The Clinical Documentation Improvement (CDI) Auditor is responsible for performing audits on CDIS reviews of inpatient encounters to ensure the Clinical Documentation Integrity Specialists capture all available opportunities to clarify provider documentation and therefore ensuring accurate and complete documentation specificity. The CDI Auditor will monitor the CDI Specialists compliance with CHRISTUS Health query policy to ensure all queries are compliant with coding requirements in alliance with AHIMA guidelines. Requires the CDI Auditor to be highly proficient in the proper assignment of ICD-10-CM/PCS codes, to demonstrate a broad and complex clinical knowledge base, and the ability to critically analyze the CDI process, clinical documentation and opportunities for appropriate and complete documentation in the medical record.
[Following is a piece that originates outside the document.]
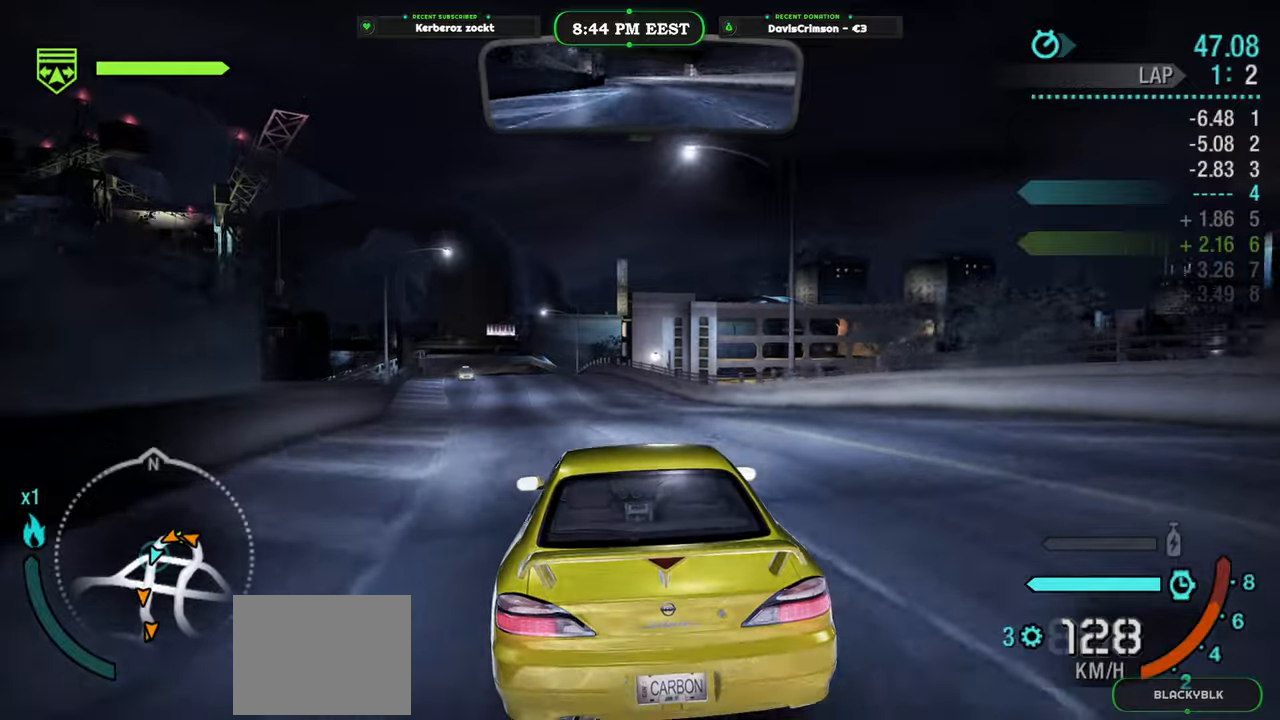
{"buttons": ["R2"], "left_stick": "center", "events": []}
- At the direction of the Clinical Documentation Manager of Audit/Education the CDI Auditor will consistently and accurately audit clinical documentation of inpatient encounters and create clear/concise audit reports and maintain productivity standards.
- Uses comprehensive understanding of coding guidelines, AHA Coding Clinics, anatomy, physiology, and appropriate coding/diagnostic references along with the ability to employ these resources to audit findings.
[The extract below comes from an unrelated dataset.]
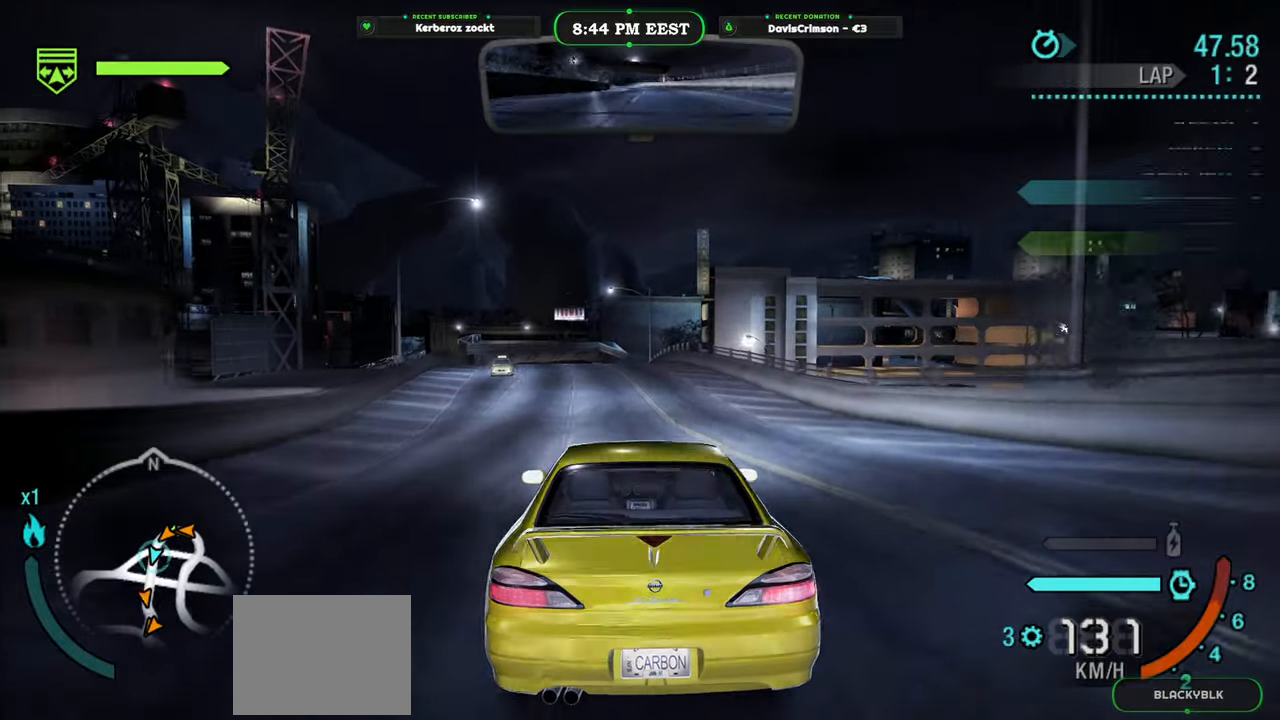
{"buttons": ["R2"], "left_stick": "left", "events": [[383, "left_stick", "left"]]}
- Uses knowledge of MS-DRG classification and APR-DRG classification and various reimbursement structures, and collaboration with CDI educator and other leadership to develop a program for ongoing CDI education as it relates to proper clinical coding, capture of patient care, severity and the need for accurate and complete documentation in the health record for new staff, coders, physicians, residents, nursing and allied health professionals.
- Create clear and accurate audit findings and recommendations in written audit reports that will be used for advising and educating CDI Specialists, Auditors, Managers, and Directors throughout the organization.
- Identifies documentation issues (lacking documentation, missed physician queries, etc.) that impact coding accuracy. Clearly communicates (verbally and in written reports or summaries) opportunities for documentation improvement related to coding and CDI issues.
- Stays current with AHA Official Coding and Reporting Guidelines, CMS and other agency directives for ICD-10-CM/PCS.
- Completes online education courses and attends mandatory workshops and/or seminars for CDI.
- Reviews AHA coding clinics quarterly and coding update publications.
- Attends all internal conference calls for CDI related topics and performance.
- Is current with ACDIS/AHIMA standards for CDI processes.
- Other responsibilities around audit, education and CDI performance as requested by CDI leadership.
- A Bachelor’s degree in a clinical or healthcare field is required.
- Highly proficient computer and technical skills, 3M360, Epic and Meditech.
- Must demonstrate excellent interpersonal skills.
- Ability to demonstrate initiative and discipline in time management and assignment completion.
- 3-5 years of Clinical Documentation Integrity experience in an acute care setting.
- Must be detail oriented and proven ability to work independently in a fast-paced environment.
- Proven ability to manage a large scope of work in a time intensive and impact driven setting.
- Ability to work under minimal supervision.
- Position may require occasional travel for meetings and onsite support to CDI teams at the direction of the Manager of CDI Audit/Education.
- MBBS, and CCDS OR CDIP, CCS certification are required.
- ECFMG certification is highly preferred.